Expert Medical Opinion
"It all started with an inquiry from a nurse," Dr. Karl Kruszelnicki told listeners to his science phone-in show on the Triple J radio station in Brisbane. "She wanted to know whether she was contaminating the operating theater she worked in by quietly farting in the sterile environment during operations, and I realized that I didn't know. But I was determined to find out."
To do this, he continued, "I contacted Luke Tennent, a microbiologist in Canberra, and together we devised an experiment. He asked a colleague to break wind directly onto two Petri dishes from a distance of five centimeters, first fully clothed, then with his trousers down. Then he observed what happened. Overnight, the second Petri dish sprouted visible lumps of two types of bacteria that are usually only found in the gut and on the skin. But the flatus which had passed through clothing caused no bacteria to sprout, which suggests that clothing acts as a filter."
So maybe your mom's admonition to "wear clean underwear" was right!
"Our deduction," Dr. Karl said, "is that the enteric zone in the second Petri dish was caused by the flatus itself, and the splatter ring around that was caused by the sheer velocity of the fart, which blew skin bacteria from the cheeks and blasted it onto the dish. It seems, therefore, that flatus can cause infection if the emitter is naked, but not if he or she is clothed. But the results of the experiment should not be considered alarming, because neither type of bacterium is harmful. In fact, they're similar to the 'friendly' bacteria found in yogurt."

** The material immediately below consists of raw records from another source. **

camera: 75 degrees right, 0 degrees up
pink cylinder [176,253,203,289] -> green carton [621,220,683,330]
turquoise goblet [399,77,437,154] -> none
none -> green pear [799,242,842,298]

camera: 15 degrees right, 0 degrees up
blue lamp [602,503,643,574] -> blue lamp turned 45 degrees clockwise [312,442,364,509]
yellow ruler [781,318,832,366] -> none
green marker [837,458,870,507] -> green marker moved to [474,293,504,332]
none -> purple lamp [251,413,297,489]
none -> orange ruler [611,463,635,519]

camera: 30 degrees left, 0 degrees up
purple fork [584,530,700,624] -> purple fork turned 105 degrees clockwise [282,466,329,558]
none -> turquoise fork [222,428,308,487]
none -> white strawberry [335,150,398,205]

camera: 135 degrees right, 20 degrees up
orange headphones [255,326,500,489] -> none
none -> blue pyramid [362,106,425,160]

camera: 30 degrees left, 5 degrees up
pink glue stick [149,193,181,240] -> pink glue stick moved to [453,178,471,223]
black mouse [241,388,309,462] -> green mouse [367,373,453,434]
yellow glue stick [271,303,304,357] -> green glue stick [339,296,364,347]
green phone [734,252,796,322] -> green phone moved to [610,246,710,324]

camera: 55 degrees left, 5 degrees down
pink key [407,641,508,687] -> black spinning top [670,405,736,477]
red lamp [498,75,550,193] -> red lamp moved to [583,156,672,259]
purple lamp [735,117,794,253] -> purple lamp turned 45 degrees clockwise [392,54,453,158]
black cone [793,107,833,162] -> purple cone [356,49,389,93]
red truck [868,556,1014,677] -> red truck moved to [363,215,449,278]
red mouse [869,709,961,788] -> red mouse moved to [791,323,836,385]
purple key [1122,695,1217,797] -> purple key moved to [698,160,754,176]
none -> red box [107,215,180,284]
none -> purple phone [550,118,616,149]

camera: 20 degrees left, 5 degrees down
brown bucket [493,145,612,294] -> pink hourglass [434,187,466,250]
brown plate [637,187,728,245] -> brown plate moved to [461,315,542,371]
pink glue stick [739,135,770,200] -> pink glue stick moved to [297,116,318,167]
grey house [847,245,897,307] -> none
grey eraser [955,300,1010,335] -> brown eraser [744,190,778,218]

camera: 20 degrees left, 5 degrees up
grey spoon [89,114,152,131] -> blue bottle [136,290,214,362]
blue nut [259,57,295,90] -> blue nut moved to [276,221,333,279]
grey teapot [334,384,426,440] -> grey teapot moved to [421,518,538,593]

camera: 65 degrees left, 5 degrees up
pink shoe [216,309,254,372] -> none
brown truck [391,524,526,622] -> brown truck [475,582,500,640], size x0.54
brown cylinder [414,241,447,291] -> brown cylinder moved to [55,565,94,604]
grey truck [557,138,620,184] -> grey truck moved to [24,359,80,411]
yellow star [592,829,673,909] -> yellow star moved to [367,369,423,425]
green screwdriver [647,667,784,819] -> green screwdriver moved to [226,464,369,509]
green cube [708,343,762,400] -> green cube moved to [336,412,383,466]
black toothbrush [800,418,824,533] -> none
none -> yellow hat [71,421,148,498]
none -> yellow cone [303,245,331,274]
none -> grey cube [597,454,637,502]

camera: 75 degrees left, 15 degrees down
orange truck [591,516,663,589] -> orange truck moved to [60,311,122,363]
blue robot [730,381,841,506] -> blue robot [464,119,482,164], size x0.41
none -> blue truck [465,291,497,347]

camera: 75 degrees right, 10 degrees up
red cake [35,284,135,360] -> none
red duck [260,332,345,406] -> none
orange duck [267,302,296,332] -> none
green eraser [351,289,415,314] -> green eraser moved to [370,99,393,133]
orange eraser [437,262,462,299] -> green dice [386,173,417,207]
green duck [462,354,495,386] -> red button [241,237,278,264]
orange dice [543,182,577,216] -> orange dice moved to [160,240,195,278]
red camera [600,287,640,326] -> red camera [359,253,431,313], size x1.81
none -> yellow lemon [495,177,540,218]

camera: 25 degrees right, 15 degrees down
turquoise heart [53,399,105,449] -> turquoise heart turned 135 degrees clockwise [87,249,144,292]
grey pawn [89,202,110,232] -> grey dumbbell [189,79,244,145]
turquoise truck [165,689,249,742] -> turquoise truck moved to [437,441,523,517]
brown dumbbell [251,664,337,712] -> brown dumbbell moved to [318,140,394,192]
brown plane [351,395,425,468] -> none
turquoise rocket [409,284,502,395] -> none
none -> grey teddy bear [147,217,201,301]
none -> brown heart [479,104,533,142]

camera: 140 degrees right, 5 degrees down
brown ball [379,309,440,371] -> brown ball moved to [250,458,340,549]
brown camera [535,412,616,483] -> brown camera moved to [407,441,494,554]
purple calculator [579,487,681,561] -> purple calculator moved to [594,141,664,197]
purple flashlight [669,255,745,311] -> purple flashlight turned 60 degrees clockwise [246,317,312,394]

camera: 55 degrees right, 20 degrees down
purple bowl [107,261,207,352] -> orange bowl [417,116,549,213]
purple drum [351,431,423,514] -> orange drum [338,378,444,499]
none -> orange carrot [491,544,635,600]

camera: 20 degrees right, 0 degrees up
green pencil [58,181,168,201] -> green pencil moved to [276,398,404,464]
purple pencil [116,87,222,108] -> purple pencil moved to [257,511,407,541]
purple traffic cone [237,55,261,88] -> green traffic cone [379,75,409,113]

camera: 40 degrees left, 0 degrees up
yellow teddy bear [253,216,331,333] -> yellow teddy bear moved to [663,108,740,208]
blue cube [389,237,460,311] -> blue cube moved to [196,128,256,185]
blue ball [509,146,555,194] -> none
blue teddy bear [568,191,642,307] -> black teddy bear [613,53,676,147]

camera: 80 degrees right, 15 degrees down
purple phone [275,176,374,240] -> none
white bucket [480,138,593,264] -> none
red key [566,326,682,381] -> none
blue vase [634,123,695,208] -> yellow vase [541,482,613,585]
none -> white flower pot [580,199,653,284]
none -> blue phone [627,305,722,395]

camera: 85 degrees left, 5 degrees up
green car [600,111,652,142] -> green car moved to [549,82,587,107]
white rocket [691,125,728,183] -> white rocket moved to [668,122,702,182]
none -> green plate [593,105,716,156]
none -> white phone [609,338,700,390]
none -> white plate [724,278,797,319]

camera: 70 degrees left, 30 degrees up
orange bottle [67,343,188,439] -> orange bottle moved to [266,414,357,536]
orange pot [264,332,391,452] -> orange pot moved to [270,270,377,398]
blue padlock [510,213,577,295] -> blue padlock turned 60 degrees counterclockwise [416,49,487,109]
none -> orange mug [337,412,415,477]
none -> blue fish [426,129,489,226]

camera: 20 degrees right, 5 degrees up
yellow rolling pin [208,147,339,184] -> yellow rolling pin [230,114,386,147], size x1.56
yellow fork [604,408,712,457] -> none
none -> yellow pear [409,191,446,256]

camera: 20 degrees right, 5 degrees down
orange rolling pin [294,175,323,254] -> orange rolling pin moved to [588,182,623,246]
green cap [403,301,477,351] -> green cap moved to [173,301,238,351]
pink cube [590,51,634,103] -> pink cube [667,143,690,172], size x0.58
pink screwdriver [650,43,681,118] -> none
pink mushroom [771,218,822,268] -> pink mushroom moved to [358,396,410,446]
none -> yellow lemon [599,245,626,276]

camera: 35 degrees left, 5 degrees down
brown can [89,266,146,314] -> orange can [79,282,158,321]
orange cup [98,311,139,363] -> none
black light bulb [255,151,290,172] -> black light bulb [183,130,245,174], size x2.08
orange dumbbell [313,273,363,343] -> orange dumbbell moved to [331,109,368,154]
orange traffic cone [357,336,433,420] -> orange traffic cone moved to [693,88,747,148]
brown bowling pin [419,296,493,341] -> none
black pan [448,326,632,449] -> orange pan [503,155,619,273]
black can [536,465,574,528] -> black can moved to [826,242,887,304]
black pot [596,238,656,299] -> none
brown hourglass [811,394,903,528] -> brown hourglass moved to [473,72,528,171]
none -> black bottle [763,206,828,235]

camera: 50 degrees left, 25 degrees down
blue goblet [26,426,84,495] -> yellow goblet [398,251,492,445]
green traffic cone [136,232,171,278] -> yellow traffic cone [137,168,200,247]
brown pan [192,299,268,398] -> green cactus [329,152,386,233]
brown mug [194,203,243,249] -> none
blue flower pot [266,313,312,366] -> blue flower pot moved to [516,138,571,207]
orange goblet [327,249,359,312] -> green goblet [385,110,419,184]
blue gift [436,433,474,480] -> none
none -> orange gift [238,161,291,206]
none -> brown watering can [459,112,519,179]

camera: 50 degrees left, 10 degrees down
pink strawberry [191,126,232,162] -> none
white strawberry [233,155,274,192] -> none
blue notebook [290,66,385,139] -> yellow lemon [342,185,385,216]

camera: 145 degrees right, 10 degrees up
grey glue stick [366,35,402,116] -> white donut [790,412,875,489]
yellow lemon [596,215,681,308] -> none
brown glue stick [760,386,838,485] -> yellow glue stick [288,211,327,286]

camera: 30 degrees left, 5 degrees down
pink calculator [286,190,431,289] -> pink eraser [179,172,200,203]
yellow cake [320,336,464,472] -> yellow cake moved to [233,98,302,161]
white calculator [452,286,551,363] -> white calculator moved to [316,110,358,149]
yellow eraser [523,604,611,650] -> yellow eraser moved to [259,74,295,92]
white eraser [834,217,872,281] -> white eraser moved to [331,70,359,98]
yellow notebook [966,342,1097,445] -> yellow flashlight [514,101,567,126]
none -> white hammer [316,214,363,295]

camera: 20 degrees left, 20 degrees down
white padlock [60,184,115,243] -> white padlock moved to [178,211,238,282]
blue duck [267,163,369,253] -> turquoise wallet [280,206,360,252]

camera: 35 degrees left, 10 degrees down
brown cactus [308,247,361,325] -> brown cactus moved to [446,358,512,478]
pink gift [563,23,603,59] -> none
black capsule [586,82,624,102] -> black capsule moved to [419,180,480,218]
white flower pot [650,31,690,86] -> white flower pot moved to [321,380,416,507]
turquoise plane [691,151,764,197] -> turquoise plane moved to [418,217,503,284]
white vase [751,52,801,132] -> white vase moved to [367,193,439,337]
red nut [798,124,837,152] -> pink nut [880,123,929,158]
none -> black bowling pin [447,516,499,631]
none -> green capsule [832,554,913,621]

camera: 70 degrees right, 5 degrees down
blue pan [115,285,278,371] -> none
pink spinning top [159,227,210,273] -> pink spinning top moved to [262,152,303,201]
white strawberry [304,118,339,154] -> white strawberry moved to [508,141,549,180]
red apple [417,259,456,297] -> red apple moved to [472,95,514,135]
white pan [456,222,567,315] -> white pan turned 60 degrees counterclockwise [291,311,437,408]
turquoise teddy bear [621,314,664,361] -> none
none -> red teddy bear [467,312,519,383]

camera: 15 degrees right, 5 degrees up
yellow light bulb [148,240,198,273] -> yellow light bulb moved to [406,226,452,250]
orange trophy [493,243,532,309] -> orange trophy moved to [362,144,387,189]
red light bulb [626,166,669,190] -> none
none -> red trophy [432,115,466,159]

OK, but we choose not to eat it, OK, Doc?
"Our final conclusion?" he said: "Don't fart naked near food. All right, it's not rocket science. But then again -- maybe it is."
But he didn't explicitly answer the nurse's question! So we will: Dear, you're fine, unless you give in to the doctor's suggestions that you assist him in the nude....
- - -
Yes, he's real: Wikipedia reports:
Karl Sven Woytek Sas Konkovitch Matthew Kruszelnicki, AM (born 1948 in Helsingborg, Sweden) is a scientist, who is best known as an author and science commentator on Australian radio and television. He is usually referred to as Karl Kruszelnicki or Dr Karl.
He holds degrees in mathematics, biomedical engineering, medicine and surgery. He has also studied astrophysics, computer science, and philosophy. He has worked as a physicist, labourer, roadie for bands, car mechanic, film-maker, hospital scientific officer, biomedical engineer, TV weatherman, taxi driver, and medical doctor.
Kruszelnicki is the Julius Sumner Miller Fellow in the Science Foundation for Physics at the School of Physics, University of Sydney.